DIRECTIVE A. According to the Disgraceland passage, in what year did the writer move in, and with which two friends?
DIRECTIVE B. Mark each statement yes or no according to the Disgraceland passage, quoting the words that decide it: (i) The fourplex stood right around the corner from the Masque. (ii) The writer lived there until 1990. (iii) A drummer for The Germs once lived in a van in the driveway.
DIRECTIVE C. Write the next part of the Disgraceland passage, picking up after its final sentence.

TEXT TO READ.
- - -
Tuesday, August 20, 2013

DISGRACELAND

 Welcome to my new blog! The story you're about to read was originally published in my memoir collection, Escape From Houdini Mountain. My new book Showgirl Confidential: My Life Onstage, Backstage And On The Road will be released in Fall 2013 by Punk Hostage Press.

Disgraceland, 1980's photo by Bobby McClellan

DISGRACELAND

For over a decade, I lived in one of Hollywood’s most famous punk flophouses, Disgraceland.  It was one quarter of a buff-colored stucco ‘20s-era fourplex, residing in the shadow of Frederick’s of Hollywood, right around the corner from the Masque.  By the time I moved in with my pals Kid Congo and Marci Blaustein in 1978, the building- hell the entire neighborhood- had seen better days.

  I lived there until 1988, along with various roommates including Go-Go Belinda Carlisle, Ward Dotson of the Gun Club, writer Iris Berry (who was my longest-running roomie), and literally, a changing cast of thousands. Almost everyone involved in the punk scene partied there, touring bands crashed there (sometimes for months!) and for a period of time, Don Bowles, drummer of The Germs, lived in the driveway in a white van with the license plate Unit 666, with extension cords snaking their way across the driveway into electrical sockets in Iris’s room.

Our neighbors were gypsies who did auto body work in their driveway and a guy we called “The Hit Man” because he looked like one. A dapper older gent with silvery hair, he was always wearing a suit and carrying a briefcase, yet living in this horrifying, shabby dump.  We were sandwiched between an elementary school and the K-thru-8 Catholic school that belonged to Church of the Blessed Sacrament, located right around the corner from us.  Recess, for everyone who lived at Disgraceland, was hell.
- - -
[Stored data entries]

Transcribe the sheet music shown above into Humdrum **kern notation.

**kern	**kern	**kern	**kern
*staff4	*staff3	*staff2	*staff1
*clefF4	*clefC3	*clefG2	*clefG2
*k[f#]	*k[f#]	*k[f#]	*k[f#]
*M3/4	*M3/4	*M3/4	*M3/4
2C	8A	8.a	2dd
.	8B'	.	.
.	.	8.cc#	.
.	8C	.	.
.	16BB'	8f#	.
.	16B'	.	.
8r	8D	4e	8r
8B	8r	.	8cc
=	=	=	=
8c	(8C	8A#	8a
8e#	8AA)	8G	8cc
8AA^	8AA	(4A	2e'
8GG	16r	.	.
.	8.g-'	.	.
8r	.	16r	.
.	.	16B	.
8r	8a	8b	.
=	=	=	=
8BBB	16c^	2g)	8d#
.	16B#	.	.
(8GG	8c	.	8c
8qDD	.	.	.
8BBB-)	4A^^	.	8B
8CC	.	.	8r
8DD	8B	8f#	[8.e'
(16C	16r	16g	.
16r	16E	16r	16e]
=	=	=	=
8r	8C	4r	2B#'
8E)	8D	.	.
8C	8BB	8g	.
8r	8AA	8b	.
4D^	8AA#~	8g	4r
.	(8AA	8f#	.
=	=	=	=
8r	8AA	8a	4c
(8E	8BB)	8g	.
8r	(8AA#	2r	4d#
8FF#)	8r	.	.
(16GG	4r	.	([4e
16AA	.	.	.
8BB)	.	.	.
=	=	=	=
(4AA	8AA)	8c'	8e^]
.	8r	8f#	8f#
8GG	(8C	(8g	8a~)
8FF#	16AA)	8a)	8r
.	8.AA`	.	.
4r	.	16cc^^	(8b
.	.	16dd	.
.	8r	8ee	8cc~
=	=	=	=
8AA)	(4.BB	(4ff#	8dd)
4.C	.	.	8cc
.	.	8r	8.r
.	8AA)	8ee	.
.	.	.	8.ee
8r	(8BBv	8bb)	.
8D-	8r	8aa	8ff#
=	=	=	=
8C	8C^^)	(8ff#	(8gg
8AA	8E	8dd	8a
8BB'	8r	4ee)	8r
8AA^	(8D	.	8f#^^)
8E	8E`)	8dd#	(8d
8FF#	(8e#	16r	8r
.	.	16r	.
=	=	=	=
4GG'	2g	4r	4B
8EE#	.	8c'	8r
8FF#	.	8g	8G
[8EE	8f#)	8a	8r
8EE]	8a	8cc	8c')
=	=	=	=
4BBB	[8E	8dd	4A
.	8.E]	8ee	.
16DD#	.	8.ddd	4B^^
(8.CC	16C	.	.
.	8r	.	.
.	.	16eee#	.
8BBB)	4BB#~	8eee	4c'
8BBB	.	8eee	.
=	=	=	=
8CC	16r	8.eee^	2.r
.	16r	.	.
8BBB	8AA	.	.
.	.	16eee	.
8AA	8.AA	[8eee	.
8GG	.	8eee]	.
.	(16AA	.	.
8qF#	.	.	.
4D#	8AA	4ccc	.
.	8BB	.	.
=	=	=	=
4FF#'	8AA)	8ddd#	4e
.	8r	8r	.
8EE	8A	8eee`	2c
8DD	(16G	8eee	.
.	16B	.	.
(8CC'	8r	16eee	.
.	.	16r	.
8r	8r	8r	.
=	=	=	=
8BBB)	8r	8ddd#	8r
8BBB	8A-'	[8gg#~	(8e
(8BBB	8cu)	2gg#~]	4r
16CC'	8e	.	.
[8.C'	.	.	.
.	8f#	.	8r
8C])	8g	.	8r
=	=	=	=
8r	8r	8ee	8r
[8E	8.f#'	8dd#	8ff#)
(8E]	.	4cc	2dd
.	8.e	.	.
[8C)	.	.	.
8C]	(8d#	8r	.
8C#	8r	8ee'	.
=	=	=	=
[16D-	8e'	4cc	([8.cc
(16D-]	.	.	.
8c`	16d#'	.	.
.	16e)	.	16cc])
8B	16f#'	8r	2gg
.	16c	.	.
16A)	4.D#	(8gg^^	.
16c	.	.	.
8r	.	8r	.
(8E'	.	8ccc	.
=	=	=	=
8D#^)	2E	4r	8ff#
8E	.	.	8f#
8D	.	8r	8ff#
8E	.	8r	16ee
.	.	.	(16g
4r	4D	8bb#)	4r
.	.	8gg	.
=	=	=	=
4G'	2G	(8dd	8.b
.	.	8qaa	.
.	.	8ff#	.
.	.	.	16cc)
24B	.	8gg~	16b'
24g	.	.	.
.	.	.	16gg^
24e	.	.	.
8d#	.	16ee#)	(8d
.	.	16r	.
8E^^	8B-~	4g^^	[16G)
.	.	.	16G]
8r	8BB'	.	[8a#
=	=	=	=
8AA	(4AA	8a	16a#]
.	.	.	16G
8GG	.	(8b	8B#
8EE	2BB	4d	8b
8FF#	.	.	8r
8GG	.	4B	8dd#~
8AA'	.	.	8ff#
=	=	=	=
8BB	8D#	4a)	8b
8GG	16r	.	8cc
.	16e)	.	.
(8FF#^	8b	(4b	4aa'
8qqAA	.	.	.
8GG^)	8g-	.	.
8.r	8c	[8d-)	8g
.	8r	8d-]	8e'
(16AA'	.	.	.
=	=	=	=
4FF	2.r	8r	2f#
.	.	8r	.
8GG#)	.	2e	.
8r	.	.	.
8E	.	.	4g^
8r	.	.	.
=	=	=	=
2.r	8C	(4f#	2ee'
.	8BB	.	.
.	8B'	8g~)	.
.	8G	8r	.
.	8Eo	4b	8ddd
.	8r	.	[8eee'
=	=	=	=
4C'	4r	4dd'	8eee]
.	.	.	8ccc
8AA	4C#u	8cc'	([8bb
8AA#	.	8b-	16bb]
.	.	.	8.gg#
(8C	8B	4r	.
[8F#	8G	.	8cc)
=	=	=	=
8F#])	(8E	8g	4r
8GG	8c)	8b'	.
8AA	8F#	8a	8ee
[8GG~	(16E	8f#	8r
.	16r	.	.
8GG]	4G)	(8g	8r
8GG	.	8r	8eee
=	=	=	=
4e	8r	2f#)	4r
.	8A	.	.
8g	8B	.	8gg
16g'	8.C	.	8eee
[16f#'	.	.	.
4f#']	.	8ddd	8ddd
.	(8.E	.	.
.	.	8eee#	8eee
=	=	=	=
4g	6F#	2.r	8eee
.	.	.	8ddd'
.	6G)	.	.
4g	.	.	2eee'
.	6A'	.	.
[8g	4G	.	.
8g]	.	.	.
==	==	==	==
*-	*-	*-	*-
- - -
RESULT A. In 1978, with Kid Congo and Marci Blaustein.

RESULT B.
(i) Yes: "right around the corner from the Masque."
(ii) No: "I lived there until 1988."
(iii) Yes: "Don Bowles, drummer of The Germs, lived in the driveway in a white van with the license plate Unit 666."

RESULT C.
My bail bondsman boyfriend, Billy Persons, dubbed it “Disgraceland” because we had a Tijuana plaster bust of Elvis -with Alice Cooper make-up that I added on with Majik Marker- on the mantelpiece, surrounded by empty fifths of booze.  Billy was the one who contributed the pink porch swing, obscured sometimes by the six foot tall corn growing incongruously in the front yard. “D.G. Land”, as we called it, was within stumbling distance of lots of major Hollywood nightspots—The Masque, Cathay De Grande, after-hours club The Zero (when it was on Cahuenga and later Wilcox), Club Lingerie, and about five dive bars that all opened at six a.m, including some that are no longer there, like The Firefly and The Sideshow.  My brother Chuckles called this Bermuda Triangle-like set-up The Circle Of Death.

Disgraceland was a total pigsty, and that’s being kind. When Belinda was seeing Suggs from the English ska band Madness, they were all so horrified/amazed by the mess they wanted to do a video there. The Split Enz, fresh from New Zealand, once walked into a bash called  The Forbidden Food Party, (ten chicks all fucked up, in the middle of piles of garbage, wearing negligees, tiaras, and false eyelashes, eating chocolate cakes, bon-bons, French fries, potato chips, lasagna, cannoli pastries, jellybeans, and burritos) and when we offered them blue and purple rum punch with lollipop stirrers, they loudly proclaimed,

 “We love Los Angeles!”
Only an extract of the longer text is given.